Getting twitchy feelings?

New Bird Hide at Sissinghurst Castle – Paul (Estate Ranger)

In my last couple of blogs I talked about two tasks that we carried out during winter, that of coppicing and hedgelaying. For the reasons mentioned in those previous blogs we must now leave those tasks to be completed next winter and concentrate on the more immediate jobs on our “to do” list.

Here at Sissinghurst we are always striving to improve our visitor experience. We must be careful, however, that what we do is done sympathetically and fits in with our natural surroundings. We thought long and hard about how we could promote and show off our rich and varied bird life. We already have early morning bird walks led by our Senior Ranger, Peter Dear, and our resident bird man, Alan Pavey, but not everyone has the time, or the inclination, for a 5am start!  The idea of building a bird hide came up and as we have recently created a fairly sizable pond that will, in time, attract birds, it seemed the obvious place to site our hide. With generous funding from The National Trust Tenterden and District Association we had the financial means to construct the hide. As none of the Ranger team had any previous bird hide building experience it was going to be a fun exercise but one that our volunteers and especially our Hadlow College volunteers could treat as their own project.

Sourcing the material was not going to be a problem as we had a felled oak that would do the job nicely. The thing was that we didn’t have any means of milling the wood…..but we knew someone who did! A quick call to our man secured his services and his mobile sawmill.


Cut to a variety of widths and lengths, we soon had our timber

After levelling off the site and sinking in a few breeze blocks on which the hide would sit, we set about constructing the frame. Working to a 3 metre length and 2 metre depth and height together with a pitched roof, the plans were, shall we say, modified on a regular basis! We decided on weather boarded sides for a more aesthetic look with glass windows at the side. At the front were viewing points that could be shuttered off when not in use with more glass to each side.


The frame goes up…..


…and the weather boarding goes on.

For the roof we took on a challenge and went for shingles. Securing the shingles to the roof batons on the lower levels was not so much a problem but the nearer the apex we got manoeuvring space became limited. But with the odd scrape here and there the shingle tiles were finished. There was always going to be a gapping issue between the tiles as although the timber had been cut accurately some tolerances were only to be expected. It didn’t affect the ability to keep the rain out though as the tiles soon weathered and slightly expanded. With the glass in at the front and sides and the shutters installed the hide only required a few more additions.

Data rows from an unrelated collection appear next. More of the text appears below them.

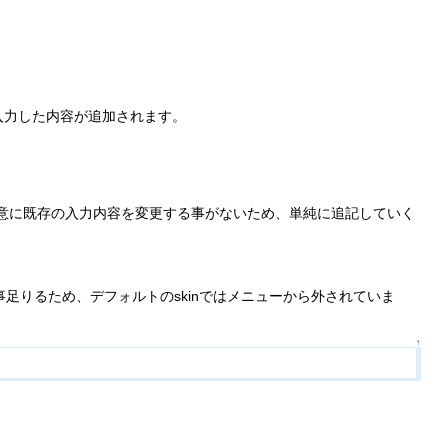
入力した内容が追加されます。
用意に既存の入力内容を変更する事がないため、単純に追記していく
で事足りるため、デフォルトのskinではメニューから外されていま
↑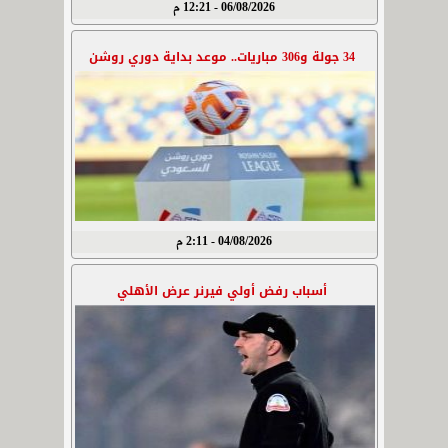
06/08/2026 - 12:21 م
34 جولة و306 مباريات.. موعد بداية دوري روشن
04/08/2026 - 2:11 م
أسباب رفض أولي فيرنر عرض الأهلي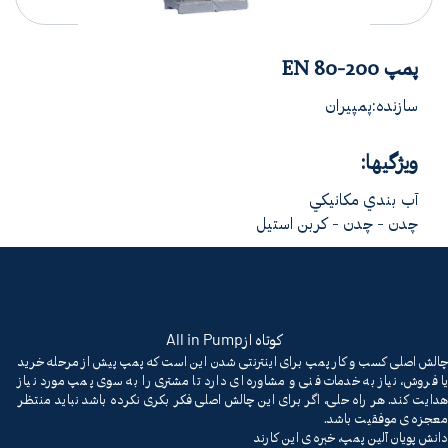
پمپ EN 80-200
سازنده:پمپیران
ویژگیها:
آب بندي مکانيکي
چدن - چدن - کربن استیل
All in Pump
کوتاه از
چالش اصلی کسب و کار پمپ برای اینترنتی شدن این است که پمپ پیش از مرحله خرید
یا فروش، نیاز به خدمات فنی و مشاوره ای دارد تا مشتری را به سوی پمپ مورد نیاز
هدایت کند. هر راه حلی، اگر برای این چالش اصلی فکر بکری نکرده باشد نباید منتظر
معجزه ی موفقیت باشد.
دانش پویان آلین پمپ، خبره ی این کارند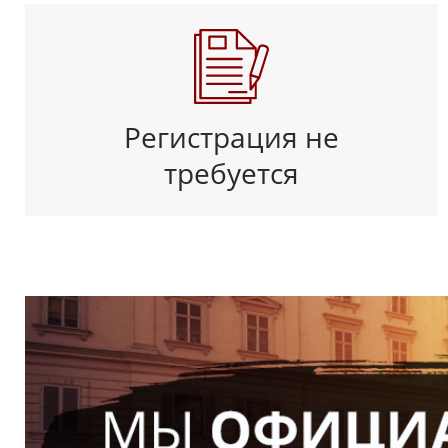
Регистрация не
требуется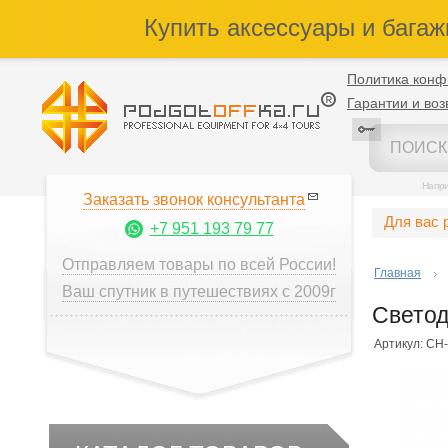
Купить аксессуары и багаж
Политика конф
Гарантии и воз
Напр
Заказать звонок консультанта
Для вас 
+7 951 193 79 77
Отправляем товары по всей России!
Главная
Ваш спутник в путешествиях с 2009г
Светод
Артикул: CH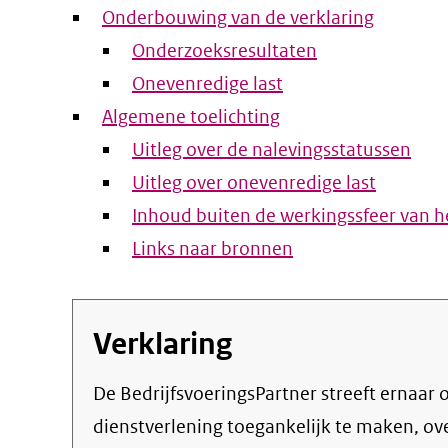
Onderbouwing van de verklaring
Onderzoeksresultaten
Onevenredige last
Algemene toelichting
Uitleg over de nalevingsstatussen
Uitleg over onevenredige last
Inhoud buiten de werkingssfeer van he
Links naar bronnen
Verklaring
De BedrijfsvoeringsPartner streeft ernaar om de eigen online informatie en
dienstverlening toegankelijk te maken, o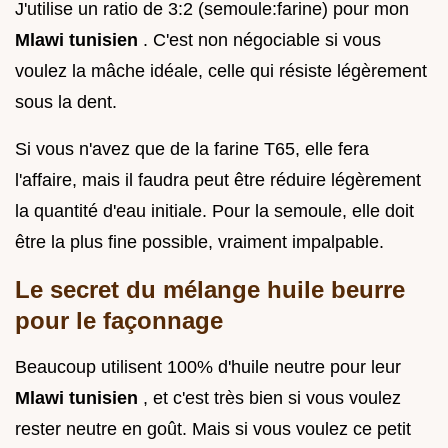
J'utilise un ratio de 3:2 (semoule:farine) pour mon
Mlawi tunisien
. C'est non négociable si vous
voulez la mâche idéale, celle qui résiste légèrement
sous la dent.
Si vous n'avez que de la farine T65, elle fera
l'affaire, mais il faudra peut être réduire légèrement
la quantité d'eau initiale. Pour la semoule, elle doit
être la plus fine possible, vraiment impalpable.
Le secret du mélange huile beurre
pour le façonnage
Beaucoup utilisent 100% d'huile neutre pour leur
Mlawi tunisien
, et c'est très bien si vous voulez
rester neutre en goût. Mais si vous voulez ce petit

The shingle tiles take their place…..


….and the finished product.

A seat and a shelf where bird ID books and binocular holding arms could be rested were soon added along with a door to keep out any cool winds. As we anticipated many comings and goings at the hide we needed to add screens that would temporarily hide this activity and so not scare the birds. The screens would only be temporary as we also planted some Hawthorn on both sides on the screens. As the Hawthorn grows and matures it will give a more natural look and eventually the screens will be taken away with our new “mini hedge” hiding visitors.

In time the seed sown around the perimeter of the pond will grow providing shelter and food for visiting birds making the area more attractive and hopefully a little less man made. We know this will take time so we shall be putting bird feeders at the front of the hide which will give something for all budding ornithologists to focus their binoculars on. The hide is a short walk from the ticket office. Take the path that runs along the bottom of the vegetable garden till it takes a sharp right and the hide is another 150 metres along on the left hand side.

Good luck with your bird spotting and I’ll speak to you again soon.